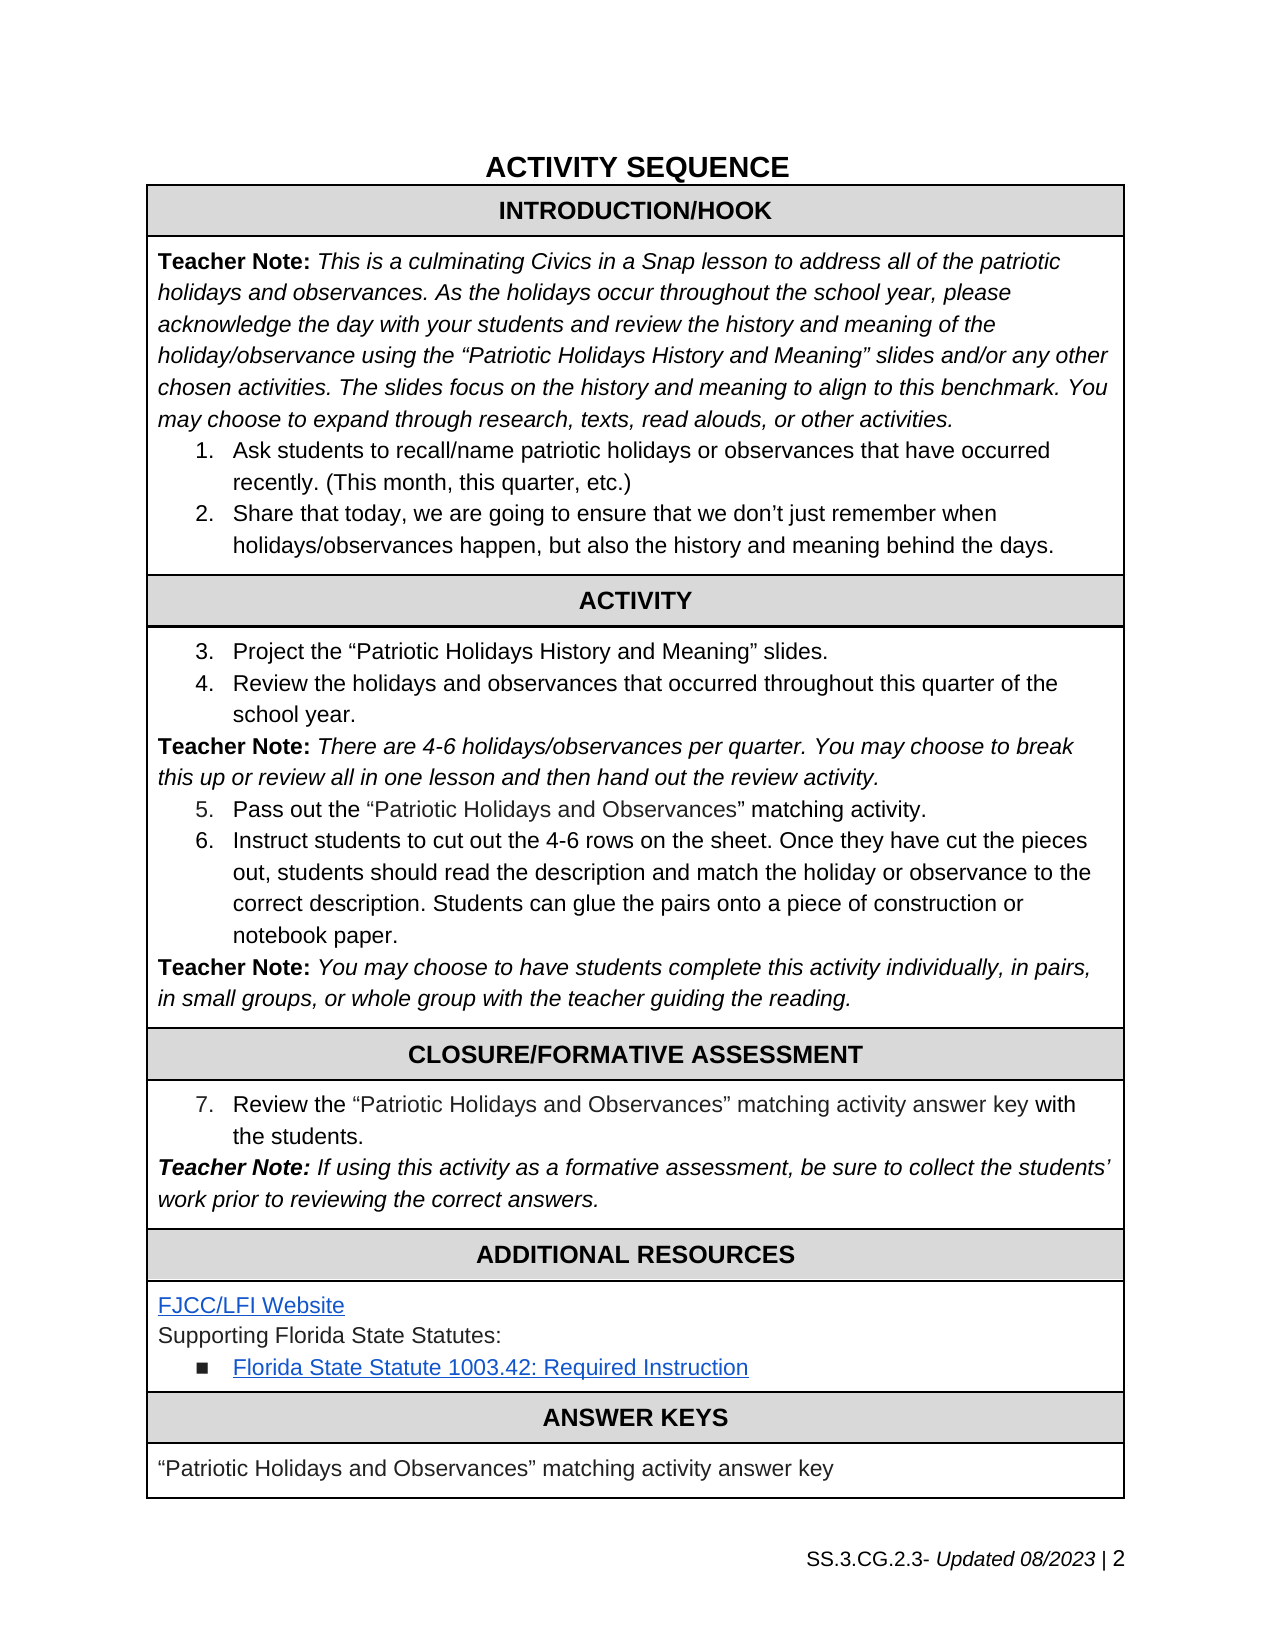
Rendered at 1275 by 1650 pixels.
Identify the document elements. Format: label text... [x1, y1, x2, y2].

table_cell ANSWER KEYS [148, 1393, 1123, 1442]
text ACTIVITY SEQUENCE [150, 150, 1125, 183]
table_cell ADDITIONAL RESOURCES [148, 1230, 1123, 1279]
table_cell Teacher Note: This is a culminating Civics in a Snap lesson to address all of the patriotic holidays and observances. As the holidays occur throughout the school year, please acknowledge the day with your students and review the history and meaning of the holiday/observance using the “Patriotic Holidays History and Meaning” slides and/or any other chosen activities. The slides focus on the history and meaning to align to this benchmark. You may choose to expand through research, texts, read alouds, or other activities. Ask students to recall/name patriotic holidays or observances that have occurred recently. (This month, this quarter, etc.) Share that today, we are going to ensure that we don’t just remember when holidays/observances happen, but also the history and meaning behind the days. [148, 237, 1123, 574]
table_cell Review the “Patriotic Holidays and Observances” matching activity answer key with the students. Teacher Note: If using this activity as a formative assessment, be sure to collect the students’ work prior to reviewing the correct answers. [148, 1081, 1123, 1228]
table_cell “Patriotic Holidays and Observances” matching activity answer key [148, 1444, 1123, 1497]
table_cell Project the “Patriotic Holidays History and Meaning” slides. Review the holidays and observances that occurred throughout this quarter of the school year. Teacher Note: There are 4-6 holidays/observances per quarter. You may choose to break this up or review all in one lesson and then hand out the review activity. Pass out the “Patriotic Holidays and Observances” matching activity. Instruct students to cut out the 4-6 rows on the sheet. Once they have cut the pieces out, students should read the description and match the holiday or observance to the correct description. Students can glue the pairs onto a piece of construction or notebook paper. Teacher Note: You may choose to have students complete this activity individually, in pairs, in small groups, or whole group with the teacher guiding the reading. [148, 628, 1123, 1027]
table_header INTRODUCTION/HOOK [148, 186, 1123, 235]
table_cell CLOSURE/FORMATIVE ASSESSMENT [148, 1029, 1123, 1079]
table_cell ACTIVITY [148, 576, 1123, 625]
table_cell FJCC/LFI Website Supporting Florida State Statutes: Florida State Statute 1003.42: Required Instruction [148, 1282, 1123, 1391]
—————
- [Task objective] Exactly as written, restate all of the data, leaving out the images.

- [Output below]
Rendered at 1275 by 1650 pixels.
Identify the document elements. Format: label text... [x1, y1, x2, y2].

table_cell ANSWER KEYS [148, 1393, 1123, 1442]
text ACTIVITY SEQUENCE [150, 150, 1125, 183]
table_cell ADDITIONAL RESOURCES [148, 1230, 1123, 1279]
table_cell Teacher Note: This is a culminating Civics in a Snap lesson to address all of the patriotic holidays and observances. As the holidays occur throughout the school year, please acknowledge the day with your students and review the history and meaning of the holiday/observance using the “Patriotic Holidays History and Meaning” slides and/or any other chosen activities. The slides focus on the history and meaning to align to this benchmark. You may choose to expand through research, texts, read alouds, or other activities. Ask students to recall/name patriotic holidays or observances that have occurred recently. (This month, this quarter, etc.) Share that today, we are going to ensure that we don’t just remember when holidays/observances happen, but also the history and meaning behind the days. [148, 237, 1123, 574]
table_cell Review the “Patriotic Holidays and Observances” matching activity answer key with the students. Teacher Note: If using this activity as a formative assessment, be sure to collect the students’ work prior to reviewing the correct answers. [148, 1081, 1123, 1228]
table_cell “Patriotic Holidays and Observances” matching activity answer key [148, 1444, 1123, 1497]
table_cell Project the “Patriotic Holidays History and Meaning” slides. Review the holidays and observances that occurred throughout this quarter of the school year. Teacher Note: There are 4-6 holidays/observances per quarter. You may choose to break this up or review all in one lesson and then hand out the review activity. Pass out the “Patriotic Holidays and Observances” matching activity. Instruct students to cut out the 4-6 rows on the sheet. Once they have cut the pieces out, students should read the description and match the holiday or observance to the correct description. Students can glue the pairs onto a piece of construction or notebook paper. Teacher Note: You may choose to have students complete this activity individually, in pairs, in small groups, or whole group with the teacher guiding the reading. [148, 628, 1123, 1027]
table_header INTRODUCTION/HOOK [148, 186, 1123, 235]
table_cell CLOSURE/FORMATIVE ASSESSMENT [148, 1029, 1123, 1079]
table_cell ACTIVITY [148, 576, 1123, 625]
table_cell FJCC/LFI Website Supporting Florida State Statutes: Florida State Statute 1003.42: Required Instruction [148, 1282, 1123, 1391]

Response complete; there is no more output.